Freelancing has never been more popular than it is today. Tens of millions of people all over the world are offering their services and time for sale, and increasingly more companies are willing to fill the skill and knowledge gaps with outside help.
New companies pop up every day, promising to revolutionize the market. Yet, Upwork, with four name changes since its inception, has been matching freelancers with clients for 20 years and currently works on bringing gig economy offerings to the largest companies in the US.
2020 continues to be an excellent year for Upwork (NASDAQ: UPWK) – a popular destination for freelance services. Revenues are up 22% with its freelancer marketplace bringing the lion’s share of revenues. The cost of revenue also grew consistently with revenue. Upwork ramped up spending on R&D (27%) and Sales & Marketing (40%). Such increases in spending resulted in more significant losses ($11.8 million in 2019 to $23.6 million in 2020).
Increased spending across all categories indicates the level of confidence the company’s leadership has, despite the ongoing pandemic and patchy recovery prospects.
Since Upwork’s current CEO, Hayden Brown, joined the company, the company’s strategy has changed. For years, the company battled the reputation of a place where cheap clients get cheap services. The reason for such reputation is not unfounded: Upwork is a global platform, and a freelancer from the Philippines can compete with a freelancer from California for the same job. Because of low entry barriers and the sheer size of the global freelancing market, the job postings often attract a varying range of skills.

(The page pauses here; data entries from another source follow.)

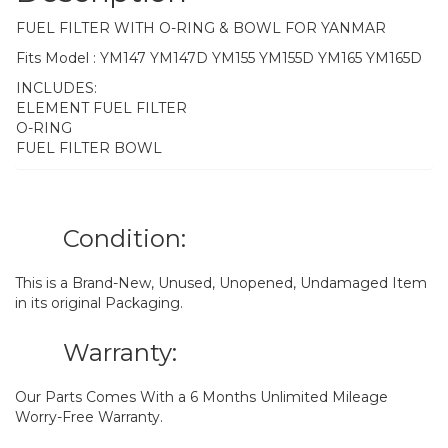
FUEL FILTER WITH O-RING & BOWL FOR YANMAR
Fits Model : YM147 YM147D YM155 YM155D YM165 YM165D
INCLUDES:
ELEMENT FUEL FILTER
O-RING
FUEL FILTER BOWL
Condition:
This is a Brand-New, Unused, Unopened, Undamaged Item
in its original Packaging.
Warranty:
Our Parts Comes With a 6 Months Unlimited Mileage
Worry-Free Warranty.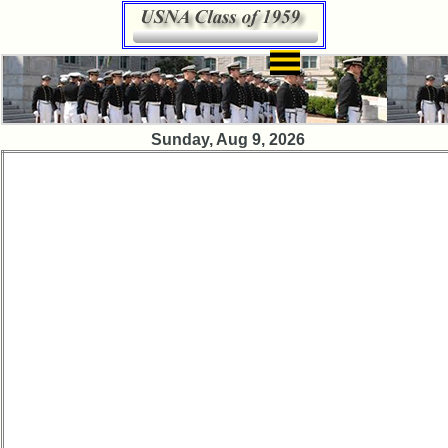
×
Class
Sunday, Aug 9, 2026
Directory
Complete
Class
List
Executive
Committee
Company
Representatives
CompReps
phone
Complete
phone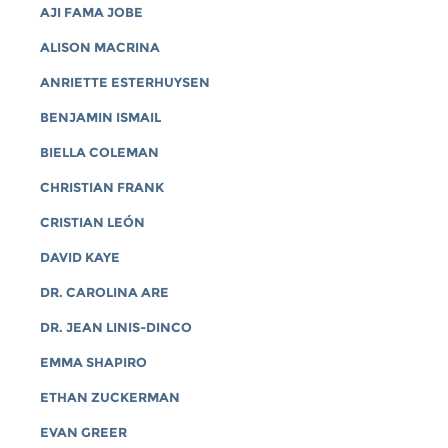
AJI FAMA JOBE
ALISON MACRINA
ANRIETTE ESTERHUYSEN
BENJAMIN ISMAIL
BIELLA COLEMAN
CHRISTIAN FRANK
CRISTIAN LEÓN
DAVID KAYE
DR. CAROLINA ARE
DR. JEAN LINIS-DINCO
EMMA SHAPIRO
ETHAN ZUCKERMAN
EVAN GREER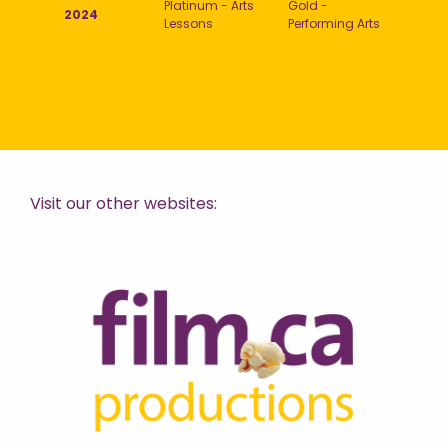
Platinum - Arts
Gold -
2024
Lessons
Performing Arts
Visit our other websites: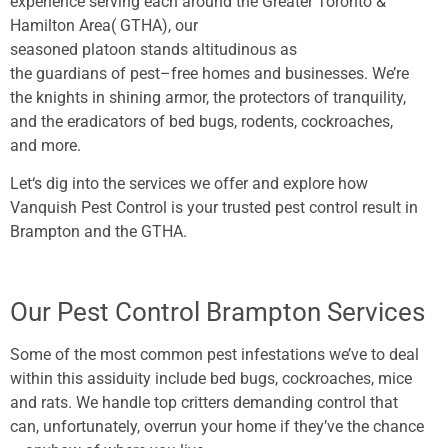
experience
serving
each
around the Greater Toronto &
Hamilton Area( GTHA), our
seasoned
platoon
stands
altitudinous
as
the
guardians
of
pest
–
free
homes
and
businesses
. We’re
the knights in
shining
armor
, the
protectors
of
tranquility
,
and the eradicators of
bed
bugs
, rodents, cockroaches,
and
more
.
Let
‘s
dig
into the
services
we
offer
and
explore
how
Vanquish Pest Control is your
trusted
pest
control
result
in
Brampton and the GTHA.
Our Pest Control Brampton Services
Some of the most common pest infestations we’ve to deal
within this assiduity include bed bugs, cockroaches, mice
and rats. We handle top critters demanding control that
can, unfortunately, overrun your home if they’ve the chance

The company’s goal is to reduce the overall number of freelancers on the platform and focus on larger, higher profitability projects, primarily meeting the needs of Fortune 500 companies. Such a strategy is understandable, as even though some businesses may want to get things done cheaper, for the majority, the central aspect remains the quality of the service they can expect.
Upwork is battling a double-sided problem trying to convince the highly skilled freelancers. They may have shunned away from it because of low reputation, and companies that need larger, longer, and more expensive projects and not just quick and straightforward gigs.
The demand-based operational model requires higher initial investments and a more complex marketing approach, as it targets more senior people in businesses, who are either decision-makers or at least influencers. Upwork much achieve this goal faster than the ongoing trend of declining numbers of work projects submitted to the platform, as it risks more significant exodus of freelancers to other providers.
Upwork continues to show strong growth amidst global pandemic and works on a complete overhaul of its current business model. Investors may expect the revenue growth to continue; however, operational costs are likely to keep the company in red too. Its managed services division has only shown very modest growth, compared to the much stronger result from its freelancer marketplace. The company will continue to be under pressure to deliver the results it promised.